Tracy Witte posted on Thursday, August 11, 2011 - 9:35 am
I am working on revisions for a manuscript. One of the reviewers requested a correlation matrix for all of the variables I used in my negative binomial regression model. My DV is a count variable (with a NB distribution), as are some of my predictor variables. Other predictor variables are categorical and continuous. Is it possible to obtain correlations between count variables and other types of variables? Or, should I just report correlations for the binary and continuous variables, and say that it's inappropriate to run correlations with count variables?
Don't know of a citation - I think it can be called common knowledge. There is no such thing as a polychoric/polyserial correlation with count variables because there is not an underlying continuous response variable formulation for counts (at least not one that is generally accepted). And regular Pearson product-moment correlations are not suitable for variables that have such a limited range (non-negative integer values).

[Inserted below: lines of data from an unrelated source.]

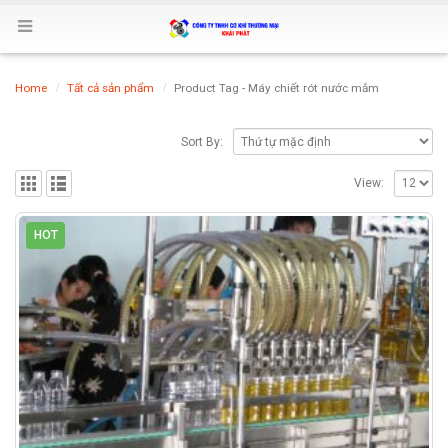
Home
Tất cả sản phẩm
Product Tag -
Máy chiết rót nước mắm
Sort By:
View:
HOT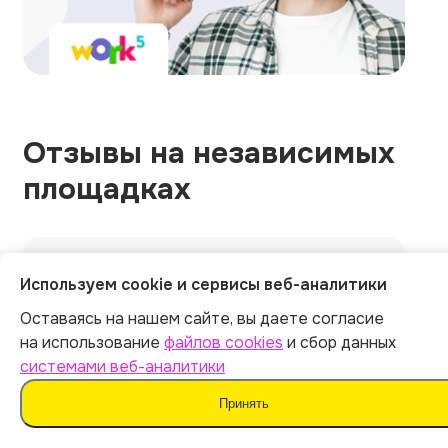
Отзывы на независимых
площадках
Общий рейтинг
Используем cookie и сервисы веб-аналитики
1215 оценок
Оставаясь на нашем сайте, вы даете согласие
5.0
на использование
файлов cookies
и сбор данных
системами веб-аналитики
5.0
5.0
Принять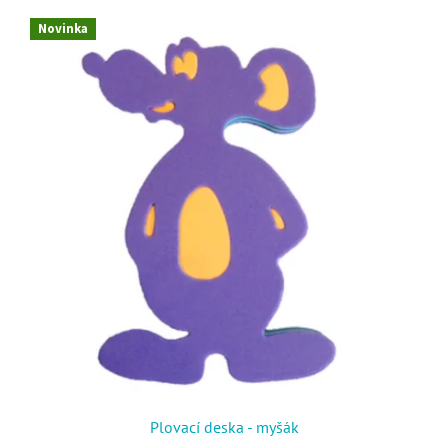
Novinka
Plovací deska - myšák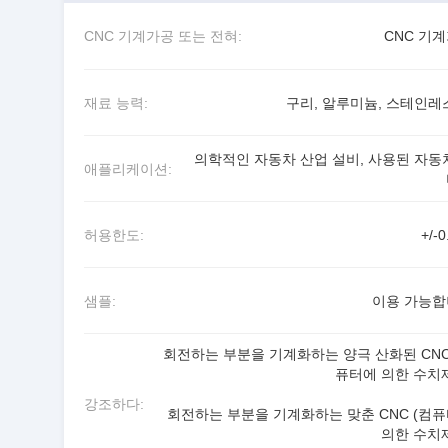
CNC 기계가공 또는 전혀:
CNC 기
재료 능력:
구리, 알루미늄, 스테인레
의학적인 자동차 산업 설비, 사용된 자동
애플리케이션:
허용한도:
+/-0
샘플:
이용 가능
회전하는 부분을 기계화하는 양극 산화된 CNC
퓨터에 의한 수치
강조하다:
회전하는 부분을 기계화하는 맞춘 CNC (컴
의한 수치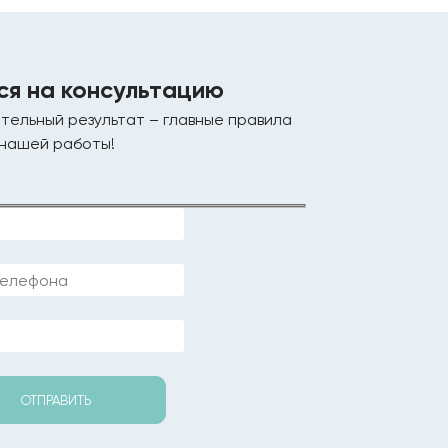
ся на консультацию
тельный результат – главные правила
нашей работы!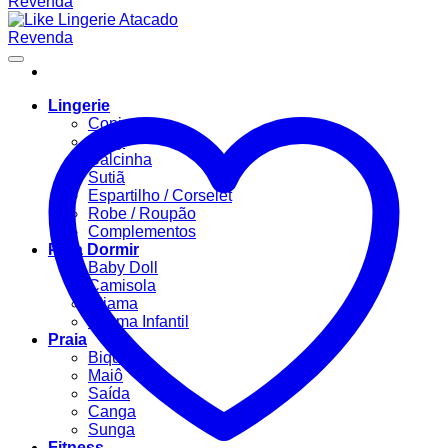
Lingerie
Conjuntos
Body
Calcinha
Sutiã
Espartilho / Corselet
Robe / Roupão
Complementos
Para Dormir
Baby Doll
Camisola
Pijama
Pijama Infantil
Praia
Biquíni
Maiô
Saída
Canga
Sunga
Fitness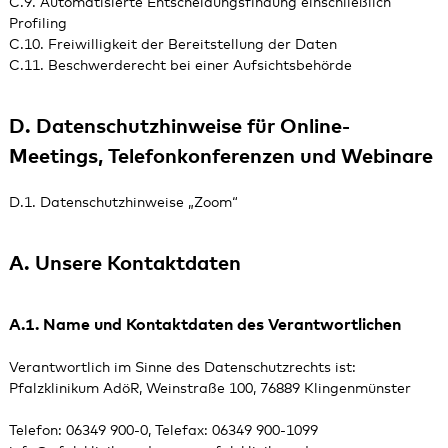
C.9. Automatisierte Entscheidungsfindung einschließlich
Profiling
C.10. Freiwilligkeit der Bereitstellung der Daten
C.11. Beschwerderecht bei einer Aufsichtsbehörde
D. Datenschutzhinweise für Online-
Meetings, Telefonkonferenzen und Webinare
D.1. Datenschutzhinweise „Zoom“
A. Unsere Kontaktdaten
A.1. Name und Kontaktdaten des Verantwortlichen
Verantwortlich im Sinne des Datenschutzrechts ist:
Pfalzklinikum AdöR, Weinstraße 100, 76889 Klingenmünster
Telefon: 06349 900-0, Telefax: 06349 900-1099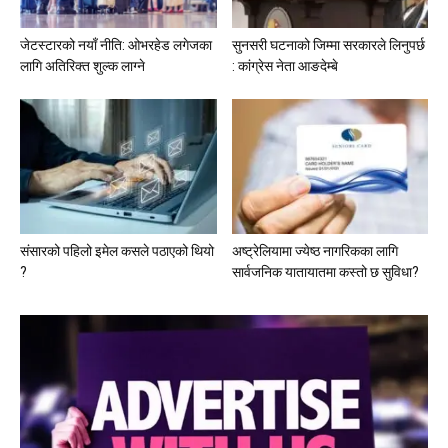
जेटस्टारको नयाँ नीति: ओभरहेड लगेजका
सुनसरी घटनाको जिम्मा सरकारले लिनुपर्छ
लागि अतिरिक्त शुल्क लाग्ने
: कांग्रेस नेता आङदेम्बे
संसारको पहिलो इमेल कसले पठाएको थियो
अष्ट्रेलियामा ज्येष्ठ नागरिकका लागि
?
सार्वजनिक यातायातमा कस्तो छ सुविधा?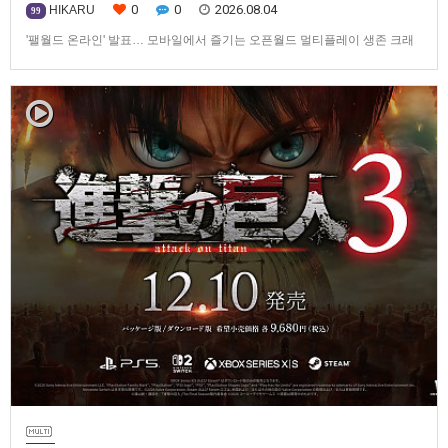
0
0
2026.08.04
HIKARU
99
'팰월드 온라인' 발표… 모바일에서 즐기는 오픈월드 멀티플레이 생존 크래
프트탐험·팰 포획·거점 건설·협동 플레이를 언제 어디서나2026년 8월 3일,
Garena Online Private Limited(이하 Garena)는 팰월드(Palworld) 개발사
인Pocketpair의 정식 라이선스를 받아, 글로벌 히트작 '팰월드(Palworld)'를
기반으로 한…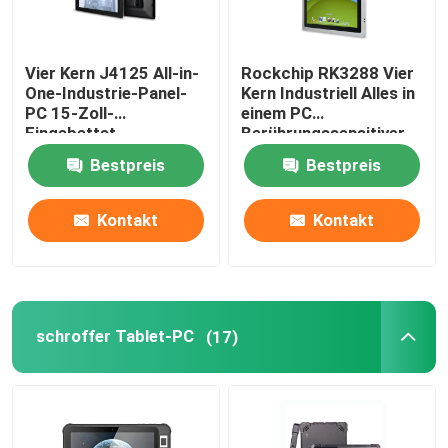
Vier Kern J4125 All-in-
Rockchip RK3288 Vier
One-Industrie-Panel-
Kern Industriell Alles in
PC 15-Zoll-
einem PC
Eingebettet-
Berührungssensitiver
Berührungssensitiver
Bildschirm Eingebettet
Bestpreis
Bestpreis
Bildschirm-PC
2 COM 15 Zoll
Kontakt
Kontakt
schroffer Tablet-PC
(17)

For count predictor variables, is it appropriate to present correlations with a square root transformation (or some other transformation) of the count variable in order to approximate the relationship between the count variable and the other variables in the model?
Does your answer to this question change if the predictor count variable is zero-inflated?
To clarify, are you saying that it would be appropriate to present correlations for a log transformed count variable, or is it never appropriate to look at correlations with a count variable?
Relatedly, when examining a count variable with an excess of zeros as an exogenous predictor variable, do you think one should use a log transformation? I was also considering using a truncated version of the count variable (0,1,or 2+).
Thanks in advance for your help! Surprisingly, I can't find very much information about count variables as independent variables, despite lots of information about counts as DVs.
Never appropriate, really, given that such variables have limited range and piling up at zero (censoring).
That could be a good idea, because there is probably diminishing degrees of influence when you get up to high counts. The question is what transformation (or none) that gives the best linear relationship to the DV.
Leon posted on Wednesday, August 28, 2013 - 12:20 am
Apologies if this is not the right thread, but I believe others will also find this thread from Google if they have the same question.
I am using categorical data with WLSMV, but I am also including two continuous variables, age and a sumscore of personality. Is it normal that those two variables are not in the correlation matrix in the tech4 output?
Leon posted on Wednesday, August 28, 2013 - 12:39 am
Apologies for a second post, but similarly if a continuous variable is introduced under STDYX there are only Beta's with no other information such as Std. Error. etc.